DATASET RECORDS START

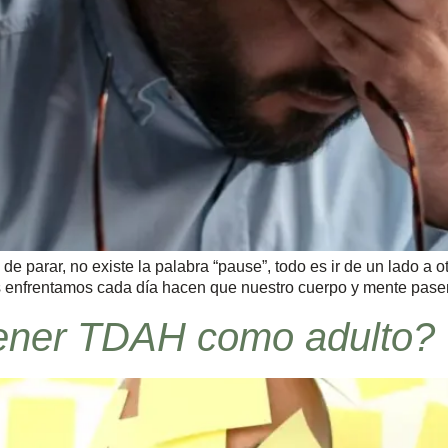
parar, no existe la palabra “pause”, todo es ir de un lado a o
os enfrentamos cada día hacen que nuestro cuerpo y mente pase
tener TDAH como adulto?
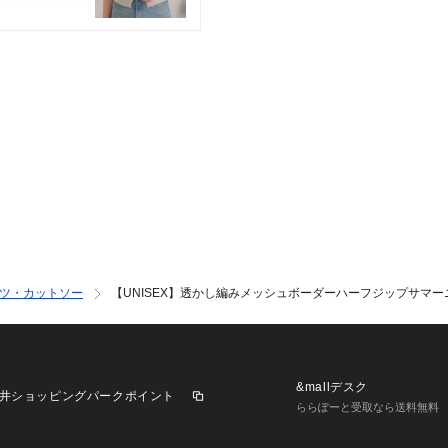
▼気になる商品を
ハートをクリック
す！
※画像の商品はサ
品と若干の仕様が
めご了承の上ご注
※屋外の光や照明
カラー別画像の色
います。詳細画像
ますようお願い致
ャツ・カットソー
【UNISEX】透かし編みメッシュボーダーハーフジップサマー
※独自のタイムセ
差が発生する場合
※実際の店舗在庫
&mallデスク
井ショッピングパークポイント
合わせください。
ららぽーと受取なら送料無料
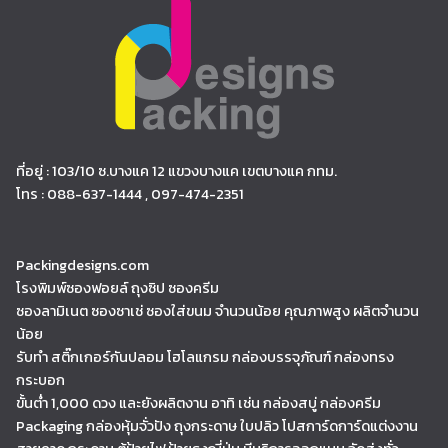
ที่อยู่ : 103/10 ซ.บางแค 12 แขวงบางแค เขตบางแค กทม.
โทร : 088-637-1444 , 097-474-2351
Packingdesigns.com
โรงพิมพ์ซองฟอยล์ ถุงซิป ซองครีม
ซองลามิเนต ซองซาเช่ ซองใส่ขนม จำนวนน้อย คุณภาพสูง ผลิตจำนวน
น้อย
รับทำ สติ๊กเกอร์กันปลอม โฮโลแกรม กล่องบรรจุภัณฑ์ กล่องทรง
กระบอก
ขั้นต่ำ 1,000 ดวง และยังผลิตงาน อาทิ เช่น กล่องสบู่ กล่องครีม
Packaging กล่องหุ้มจั่วปัง ถุงกระดาษ ใบปลิว โปสการ์ดการ์ดแต่งงาน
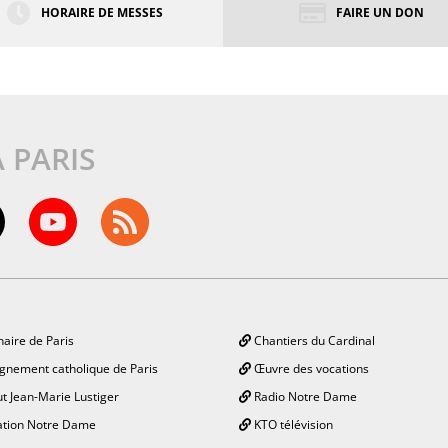
HORAIRE DE MESSES
FAIRE UN DON
À PARIS
aire de Paris
Chantiers du Cardinal
gnement catholique de Paris
Œuvre des vocations
ut Jean-Marie Lustiger
Radio Notre Dame
tion Notre Dame
KTO télévision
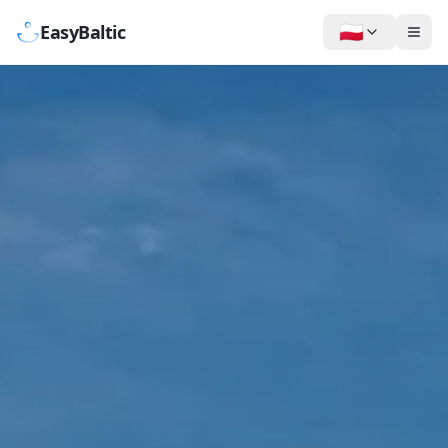
🇵🇱
EasyBaltic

DATASET RECORDS END

• **EXERCISE DESCRIPTION**:
Reproduce verbatim the lines of the data between the line containing "HORAIRE DE MESSES" and the end of the data, both ends included, leaving the pictures out of your answer.

• **SOLUTION TO THIS PROBLEM**:
HORAIRE DE MESSES
FAIRE UN DON
À PARIS
aire de Paris
Chantiers du Cardinal
gnement catholique de Paris
Œuvre des vocations
ut Jean-Marie Lustiger
Radio Notre Dame
tion Notre Dame
KTO télévision
🇵🇱
EasyBaltic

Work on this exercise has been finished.